La surveillance de l'espace a aussi deux composantes relatives à l'espace lointain :

- D'une part, le risque de désastre résultant d'un astéroïde percutant la Terre n'est pas complètement du domaine de la science fiction. Si les objets de diamètre inférieur à 25 m se désintègrent généralement dans l'atmosphère, ceux compris entre 25 m et 1 km sont susceptibles de provoquer un désastre régional. Au-delà de 1 km de diamètre, l'effet produit serait mondial, en raison des perturbations climatiques engendrées. En 1908, un astéroïde d'une cinquantaine de mètres de diamètre a ravagé une région de Sibérie dans un rayon de 20 km. L'augmentation de la densité de peuplement de la planète entraîne une exposition accrue au risque. L'Union européenne finance dans le cadre du projet européen NeoShield l'étude de trois méthodes pour détruire un corps céleste ou le dévier de sa trajectoire.

- D'autre part, la surveillance de la « météorologie spatiale », notamment des tempêtes solaires, est une nécessité. La météorologie de l'espace vise à prévoir l'activité solaire et quantifier son impact sur notre environnement spatial (satellites), technologique (télécommunications, transformateurs électriques) et au niveau du sol (corrosion des pipelines). Ces tempêtes sont en effet une menace pour l'intégrité des satellites et plus largement pour l'ensemble des réseaux de communication, de distribution d'énergie, ainsi que pour la navigation maritime et aérienne. Les conséquences sur Terre d'un événement solaire ont été observées pour la première fois en 1859 par l'astronome britannique Richard Carrington, puis en 1921, aux États-Unis. Une étude a montré que si la tempête solaire de 1921 se produisait aujourd'hui, elle affecterait plus de 130 millions de personnes, avec des conséquences soudaines et durables sur les infrastructures sur l'ensemble du territoire des États-Unis. Les conseillers scientifiques du président américain et du Premier ministre britannique ont publié conjointement un article 58 ( * ) mettant en garde contre ce risque et proposant des pistes pour le réduire, notamment par le renouvellement de satellites scientifiques susceptibles de fournir une alerte avancée. Au niveau européen, une approche coordonnée des services de « météorologie spatiale » est nécessaire : c'est l'un des objets du programme de surveillance de l'espace ( space situational awareness ) de l'ESA.

Orientations

- Redonner une impulsion à la coopération européenne sur les programmes d'observation afin de privilégier la mutualisation des moyens spatiaux européens de défense plutôt que leur duplication

- En France, réaliser les phases opérationnelles des programmes d'écoutes électromagnétiques et d'alerte avancée

- En lien avec la question des débris spatiaux (voir ci-après), mettre en place un système européen complet de surveillance de l'espace fédérant et complétant les moyens existants (notamment le radar français GRAVES)
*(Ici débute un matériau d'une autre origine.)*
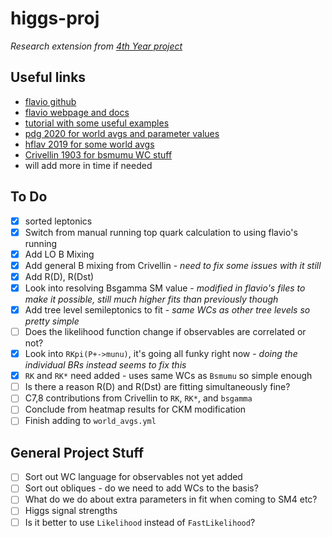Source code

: # higgs-proj

_Research extension from [4th Year project](https://github.com/mbr-phys/cpviolation)_

## Useful links
- [flavio github](https://github.com/flav-io/flavio)
- [flavio webpage and docs](https://flav-io.github.io)
- [tutorial with some useful examples](https://github.com/DavidMStraub/flavio-tutorial)
- [pdg 2020 for world avgs and parameter values](http://pdg.lbl.gov/)
- [hflav 2019 for some world avgs](https://arxiv.org/pdf/1909.12524.pdf)
- [Crivellin 1903 for bsmumu WC stuff](https://arxiv.org/pdf/1903.10440.pdf)
- will add more in time if needed

## To Do

- [x] sorted leptonics 
- [x] Switch from manual running top quark calculation to using flavio's running 
- [x] Add LO B Mixing 
- [x] Add general B mixing from Crivellin - _need to fix some issues with it still_
- [x] Add R(D), R(Dst) 
- [x] Look into resolving Bsgamma SM value - _modified in flavio's files to make it possible, still much higher fits than previously though_
- [x] Add tree level semileptonics to fit - _same WCs as other tree levels so pretty simple_
- [ ] Does the likelihood function change if observables are correlated or not?
- [x] Look into `RKpi(P+->munu)`, it's going all funky right now - _doing the individual BRs instead seems to fix this_
- [x] `RK` and `RK*` need added - uses same WCs as `Bsmumu` so simple enough 
- [ ] Is there a reason R(D) and R(Dst) are fitting simultaneously fine?
- [ ] C7,8 contributions from Crivellin to `RK`, `RK*`, and `bsgamma`
- [ ] Conclude from heatmap results for CKM modification
- [ ] Finish adding to `world_avgs.yml`

## General Project Stuff

- [ ] Sort out WC language for observables not yet added
- [ ] Sort out obliques - do we need to add WCs to the basis?
- [ ] What do we do about extra parameters in fit when coming to SM4 etc?
- [ ] Higgs signal strengths
- [ ] Is it better to use `Likelihood` instead of `FastLikelihood`?
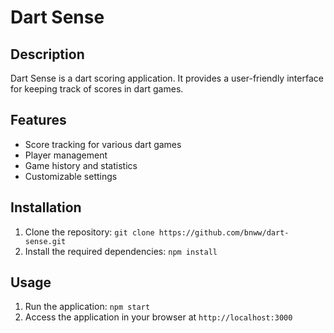 # Dart Sense

## Description
Dart Sense is a dart scoring application. It provides a user-friendly interface for keeping track of scores in dart games.

## Features
- Score tracking for various dart games
- Player management
- Game history and statistics
- Customizable settings

## Installation
1. Clone the repository: `git clone https://github.com/bnww/dart-sense.git`
2. Install the required dependencies: `npm install`

## Usage
1. Run the application: `npm start`
2. Access the application in your browser at `http://localhost:3000`
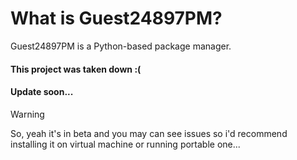 # What is Guest24897PM?
Guest24897PM is a Python-based package manager.

#### This project was taken down :(
#### Update soon...

> [!WARNING]
> So, yeah it's in beta and you may can see issues so i'd recommend installing it on virtual machine or running portable one...
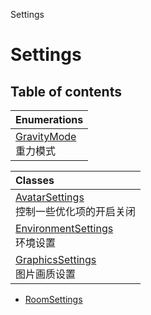 Settings

# Settings <Badge type="tip" text="Namespace" /> <Score text="Settings" />

## Table of contents

| Enumerations |
| :-----|
| [GravityMode](../enums/Settings.GravityMode.md) <br> 重力模式|

| Classes |
| :-----|
| [AvatarSettings](../classes/Settings.AvatarSettings.md) <br> 控制一些优化项的开启关闭|
| [EnvironmentSettings](../classes/Settings.EnvironmentSettings.md) <br> 环境设置|
| [GraphicsSettings](../classes/Settings.GraphicsSettings.md) <br> 图片画质设置|
- [RoomSettings](../classes/Settings.RoomSettings.md)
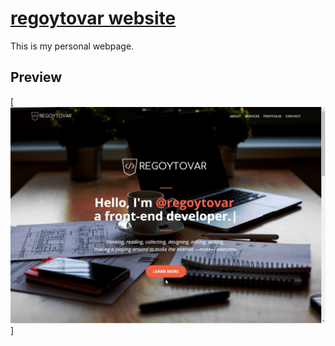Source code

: # [regoytovar website](https://twitter.com/regoytovar)

This is my personal webpage.

## Preview

[![Creative Preview](/img/preview.jpg)]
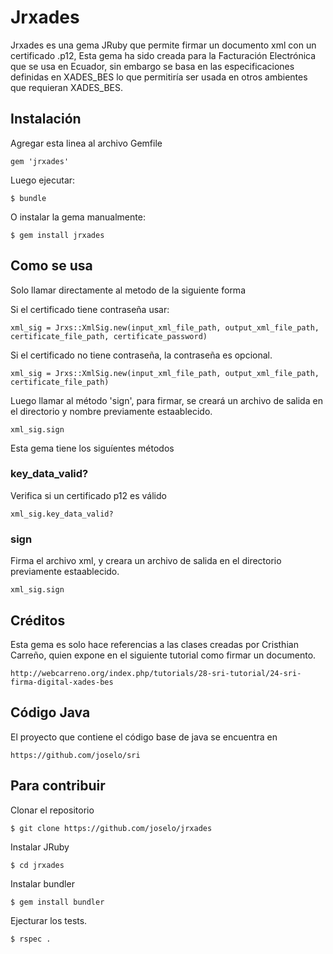 # Jrxades

Jrxades es una gema JRuby que permite firmar un documento xml con un certificado .p12,
Esta gema ha sido creada para la Facturación Electrónica que se usa en Ecuador, 
sin embargo se basa en las especificaciones definidas en XADES_BES lo que permitiría ser 
usada en otros ambientes que requieran XADES_BES.

## Instalación

Agregar esta linea al archivo Gemfile

    gem 'jrxades'

Luego ejecutar:

    $ bundle

O instalar la gema manualmente:

    $ gem install jrxades


## Como se usa

Solo llamar directamente al metodo de la siguiente forma

Si el certificado tiene contraseña usar:

    xml_sig = Jrxs::XmlSig.new(input_xml_file_path, output_xml_file_path, certificate_file_path, certificate_password)

Si el certificado no tiene contraseña, la contraseña es opcional.

    xml_sig = Jrxs::XmlSig.new(input_xml_file_path, output_xml_file_path, certificate_file_path)

Luego llamar al método 'sign', para firmar, se creará un archivo de salida en el directorio y nombre previamente estaablecido.

    xml_sig.sign

Esta gema tiene los siguíentes métodos

### key_data_valid?
  
Verifica si un certificado p12 es válido

    xml_sig.key_data_valid?

### sign

Firma el archivo xml, y creara un archivo de salida en el directorio previamente estaablecido.

    xml_sig.sign


## Créditos

Esta gema es solo hace referencias a las clases creadas por Cristhian Carreño, quien expone en el siguiente tutorial como firmar un documento.

    http://webcarreno.org/index.php/tutorials/28-sri-tutorial/24-sri-firma-digital-xades-bes

## Código Java

El proyecto que contiene el código base de java se encuentra en

    https://github.com/joselo/sri

## Para contribuir

Clonar el repositorio

    $ git clone https://github.com/joselo/jrxades

Instalar JRuby

    $ cd jrxades

Instalar bundler

    $ gem install bundler

Ejecturar los tests.

    $ rspec .


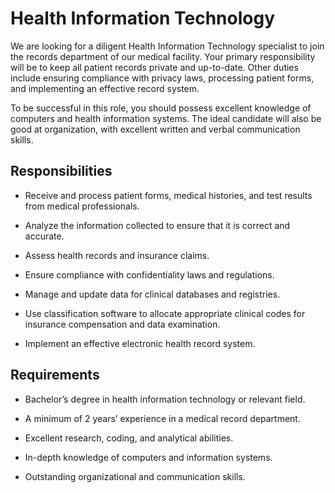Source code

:# Health Information Technology

We are looking for a diligent Health Information Technology specialist to join the records department of our medical facility. Your primary responsibility will be to keep all patient records private and up-to-date. Other duties include ensuring compliance with privacy laws, processing patient forms, and implementing an effective record system.

To be successful in this role, you should possess excellent knowledge of computers and health information systems. The ideal candidate will also be good at organization, with excellent written and verbal communication skills.

## Responsibilities

* Receive and process patient forms, medical histories, and test results from medical professionals.

* Analyze the information collected to ensure that it is correct and accurate.

* Assess health records and insurance claims.

* Ensure compliance with confidentiality laws and regulations.

* Manage and update data for clinical databases and registries.

* Use classification software to allocate appropriate clinical codes for insurance compensation and data examination.

* Implement an effective electronic health record system.

## Requirements

* Bachelor’s degree in health information technology or relevant field.

* A minimum of 2 years’ experience in a medical record department.

* Excellent research, coding, and analytical abilities.

* In-depth knowledge of computers and information systems.

* Outstanding organizational and communication skills.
* 53 Grand réseau adapté à la veille spatiale

* 54 Tracking & Imaging data

* 55 Office national d'études et recherches aérospatiales

* 56 United States Strategic Command (dépendant du département de la Défense américain)

* 57 Space situational awareness

* 58 « Celestial Storm Warnings », John Holdren (conseiller scientifique et technologique de Barack Obama) et John Beddington (conseiller scientifique de David Cameron), New York Times (10 mars 2011).